When I heard that Vice President Leni Robredo released a statement to the effect that she will pose no objection to the appointment of former Senator Ferdinand “Bongbong” Marcos Jr. to the Cabinet of President Rodrigo Duterte, my first reaction was: Who asked you, anyway?
Of course, Duterte doesn’t need to clear his Cabinet choices with Robredo. But this is, after all, Marcos, whose name only needs to be mentioned anywhere for Robredo to go into a fit of self-righteous, Yellow-tinted indignation.
Robredo’s belief that opposing Marcos at every venue, and not just concerning his election protest against her, is more important than anything is what cost her a Cabinet post. If Robredo had not decided to be both the leader of the opposition and nemesis of the entire Marcos family, the dead included, she would probably still be serving as Duterte’s housing czarina and would probably never have been disinvited to Cabinet meetings in Malacañang.
After her resignation, Robredo continued on the same theme, second-guessing all of Duterte’s actions and warning of the supposed specter of a Marcos restoration, if Bongbong gains any foothold in the government. She was all vinegar and bitterness, despite the sweet smiles for the camera.

▶ TASKS FOR THIS EXERCISE:
a. Answer these about the column on Robredo and Marcos:
(i) To whose Cabinet would Ferdinand "Bongbong" Marcos Jr. be appointed?
(ii) What role does the column say Robredo would probably still be serving in?
(iii) After her resignation, what did Robredo warn of?
b. Output the part of the column from "When I heard" up to and including "asked you, anyway?".
The items after this point come from a separate source.

▶ PROVIDED DATA:
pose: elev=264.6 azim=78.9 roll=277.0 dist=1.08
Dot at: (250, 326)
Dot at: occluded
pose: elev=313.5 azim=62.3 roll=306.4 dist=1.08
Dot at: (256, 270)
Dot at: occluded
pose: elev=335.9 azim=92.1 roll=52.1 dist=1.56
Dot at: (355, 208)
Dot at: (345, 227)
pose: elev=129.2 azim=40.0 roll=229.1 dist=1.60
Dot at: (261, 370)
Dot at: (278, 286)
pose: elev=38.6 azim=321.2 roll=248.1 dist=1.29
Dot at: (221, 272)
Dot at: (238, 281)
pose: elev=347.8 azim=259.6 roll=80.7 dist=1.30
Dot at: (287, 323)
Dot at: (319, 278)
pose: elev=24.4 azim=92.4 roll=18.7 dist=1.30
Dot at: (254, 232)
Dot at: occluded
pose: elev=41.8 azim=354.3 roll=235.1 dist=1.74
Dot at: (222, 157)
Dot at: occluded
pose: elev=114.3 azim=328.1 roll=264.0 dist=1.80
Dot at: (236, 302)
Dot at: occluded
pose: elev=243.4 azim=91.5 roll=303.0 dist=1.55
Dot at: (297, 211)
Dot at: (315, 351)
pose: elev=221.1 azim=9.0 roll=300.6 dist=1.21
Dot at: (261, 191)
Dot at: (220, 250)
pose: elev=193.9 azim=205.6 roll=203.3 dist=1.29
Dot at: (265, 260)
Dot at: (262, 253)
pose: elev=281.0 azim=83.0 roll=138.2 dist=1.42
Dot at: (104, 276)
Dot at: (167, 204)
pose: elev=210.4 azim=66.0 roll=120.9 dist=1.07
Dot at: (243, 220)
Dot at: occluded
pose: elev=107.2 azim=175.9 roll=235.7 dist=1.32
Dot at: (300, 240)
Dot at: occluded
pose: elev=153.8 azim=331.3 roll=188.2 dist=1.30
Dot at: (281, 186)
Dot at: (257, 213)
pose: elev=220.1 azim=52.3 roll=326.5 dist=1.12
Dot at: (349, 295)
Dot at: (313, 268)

▶ TASK ANSWERS:
a.
(i) The Cabinet of President Rodrigo Duterte.
(ii) Duterte's housing czarina.
(iii) The supposed specter of a Marcos restoration if Bongbong gains any foothold in the government.

b.
When I heard that Vice President Leni Robredo released a statement to the effect that she will pose no objection to the appointment of former Senator Ferdinand “Bongbong” Marcos Jr. to the Cabinet of President Rodrigo Duterte, my first reaction was: Who asked you, anyway?